A patrol car draped in black, with Nazario's name written on the driver's-side door, was parked on the lawn in front of the funeral home.

Her cousin Maria Marty broke down in tears as a TV reporter tried to interview her. Nazario, a native of Mayaguez, Puerto Rico, "loved her job," Marty said in Spanish. "She just loved being a police officer. "

Marty described Nazario as "a big-hearted woman" and someone to whom she could always go to talk about her problems.

Officer Angel Colon, a 16-year veteran of the Philadelphia police force, couldn't bear to come in uniform for the viewing. It seemed too sad.

"I've gone to one too many of these," Colon said.

Nazario, who wore badge 6341, was on patrol in West Philadelphia's 16th Police District at 9:30 p.m.

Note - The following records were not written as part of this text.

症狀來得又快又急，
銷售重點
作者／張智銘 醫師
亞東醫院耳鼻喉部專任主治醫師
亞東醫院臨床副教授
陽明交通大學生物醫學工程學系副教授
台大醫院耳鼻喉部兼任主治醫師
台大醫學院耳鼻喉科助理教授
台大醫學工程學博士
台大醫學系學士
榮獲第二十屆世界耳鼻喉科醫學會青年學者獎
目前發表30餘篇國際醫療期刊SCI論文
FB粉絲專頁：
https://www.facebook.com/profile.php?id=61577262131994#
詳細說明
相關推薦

Friday when she and her partner, Officer Terry Tull, were called to assist in a vehicle pursuit.

Police allege that Andre Butler, 16, of the city's Mantua section, was spotted erratically driving a stolen 1999 Cadillac Escalade.

As Nazario and her partner headed south on 39th Street, the Escalade, traveling east on Wallace Street, broadsided their cruiser near the passenger door.

Nazario was killed instantly and Tull was severely injured, police said. Both officers had to be pried from the wreckage.

Colon said there could be no excuses for the 16-year-old driver.

"It shouldn't have happened," Colon said.

Ramsey said Butler had a "troubled history. "

"I hope he gets a lot of time from the courts," Ramsey said.